Teak Stain on White Oak
You can stain Oak for a color match to Teak, but the grain patterns are totally different. October 28, 2008
Any ideas on staining white or red oak to look like teak?
From contributor A:
This is certainly harder than the typical "How do I stain maple to look like cherry?" The grains are not similar in any way, shape, or form. Teak has numerous swirls, black highlights, and just plain irregular grain. The oaks are consistent in color as well as grain.

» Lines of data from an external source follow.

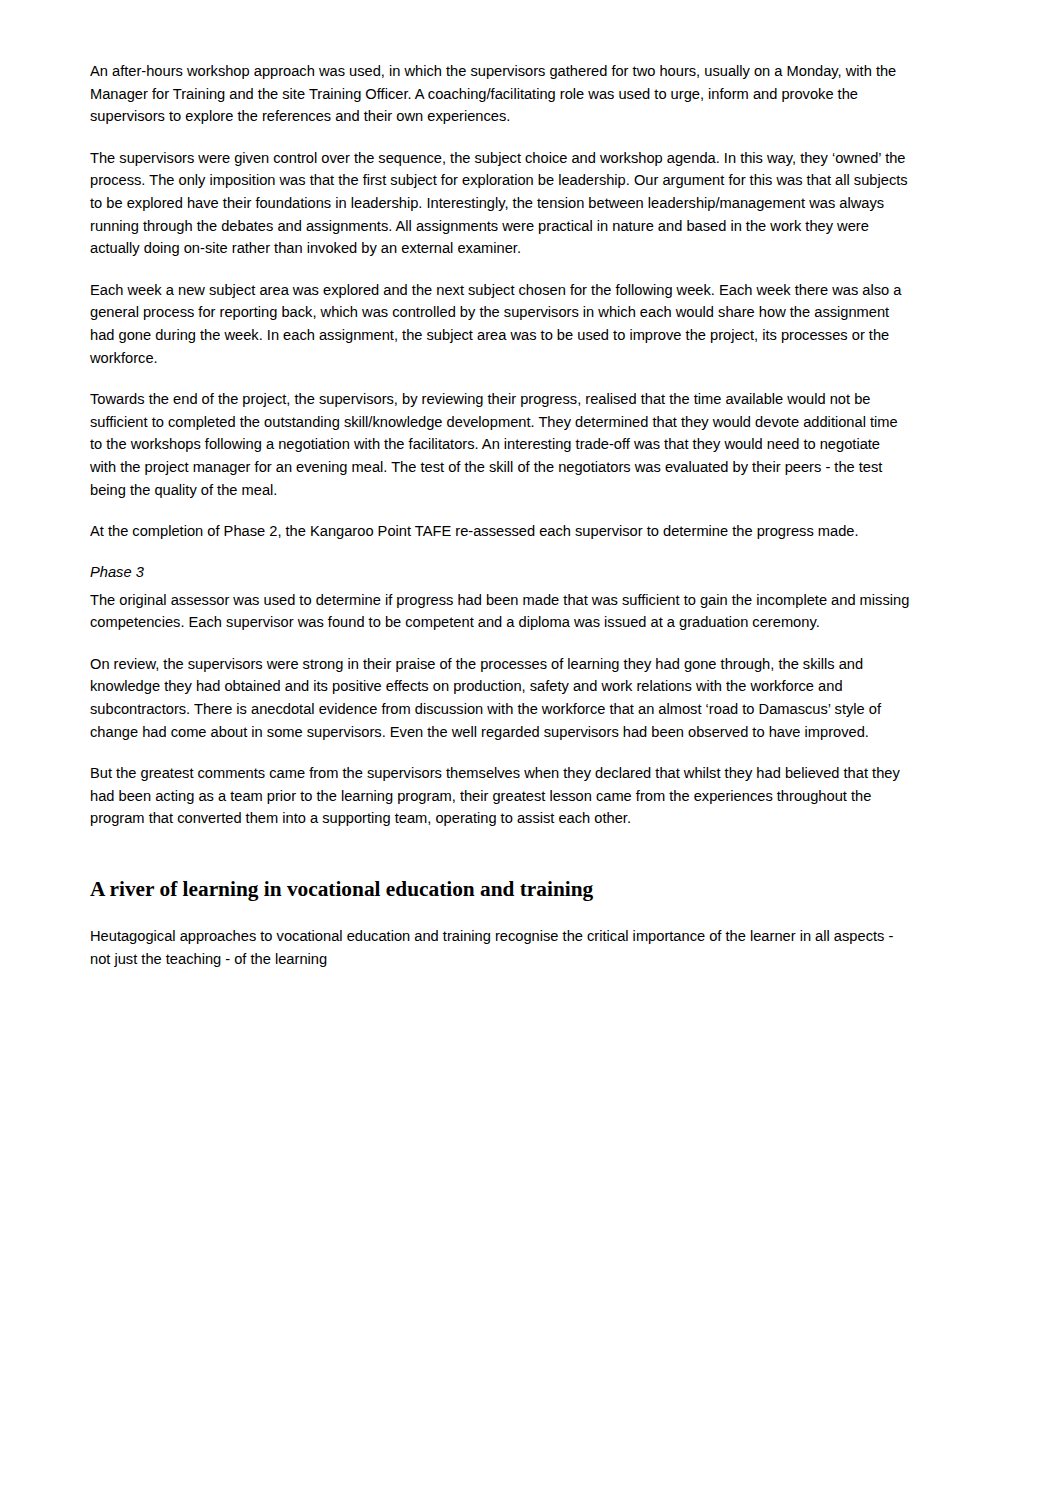An after-hours workshop approach was used, in which the supervisors gathered for two hours, usually on a Monday, with the Manager for Training and the site Training Officer. A coaching/facilitating role was used to urge, inform and provoke the supervisors to explore the references and their own experiences.
The supervisors were given control over the sequence, the subject choice and workshop agenda. In this way, they ‘owned’ the process. The only imposition was that the first subject for exploration be leadership. Our argument for this was that all subjects to be explored have their foundations in leadership. Interestingly, the tension between leadership/management was always running through the debates and assignments. All assignments were practical in nature and based in the work they were actually doing on-site rather than invoked by an external examiner.
Each week a new subject area was explored and the next subject chosen for the following week. Each week there was also a general process for reporting back, which was controlled by the supervisors in which each would share how the assignment had gone during the week. In each assignment, the subject area was to be used to improve the project, its processes or the workforce.
Towards the end of the project, the supervisors, by reviewing their progress, realised that the time available would not be sufficient to completed the outstanding skill/knowledge development. They determined that they would devote additional time to the workshops following a negotiation with the facilitators. An interesting trade-off was that they would need to negotiate with the project manager for an evening meal. The test of the skill of the negotiators was evaluated by their peers - the test being the quality of the meal.
At the completion of Phase 2, the Kangaroo Point TAFE re-assessed each supervisor to determine the progress made.
Phase 3
The original assessor was used to determine if progress had been made that was sufficient to gain the incomplete and missing competencies. Each supervisor was found to be competent and a diploma was issued at a graduation ceremony.
On review, the supervisors were strong in their praise of the processes of learning they had gone through, the skills and knowledge they had obtained and its positive effects on production, safety and work relations with the workforce and subcontractors. There is anecdotal evidence from discussion with the workforce that an almost ‘road to Damascus’ style of change had come about in some supervisors. Even the well regarded supervisors had been observed to have improved.
But the greatest comments came from the supervisors themselves when they declared that whilst they had believed that they had been acting as a team prior to the learning program, their greatest lesson came from the experiences throughout the program that converted them into a supporting team, operating to assist each other.
A river of learning in vocational education and training
Heutagogical approaches to vocational education and training recognise the critical importance of the learner in all aspects - not just the teaching - of the learning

From the original questioner:
The only teak I've met was in a small end table the clients showed me. They are okay with either oak or teak but they want to match the color of what they already have (kind of honey color), I'm guessing its natural color. With the price difference between oak and teak...
From contributor P:
I have used teak NGR dye on birch, pine and maple to get the colour: thin with lacquer thinners to get concentration needed. As said, you won't get a grain match, but my clients were happy.
From contributor I:
We do a few teak projects a year lately and are just finishing up a kitchen that we did in teak. As to the cost, white oak can be had for around $3/BF. The teak we just bought was 26 dollars/BF. That was for the original Burmese teak. You can get teak grown in plantations in S America and Africa for about 12-14 dollars/BF but it has different growth and grain markings. We ended up staining and finishing some mahogany (the cheap stuff from the lumber yard, not the nice, expensive imported stuff). We ended up using the ICA CNA stain number 2006 and then clearing it. The color was there but as was mentioned and would hold true with oak, the grain pattern will be nowhere near the look of teak.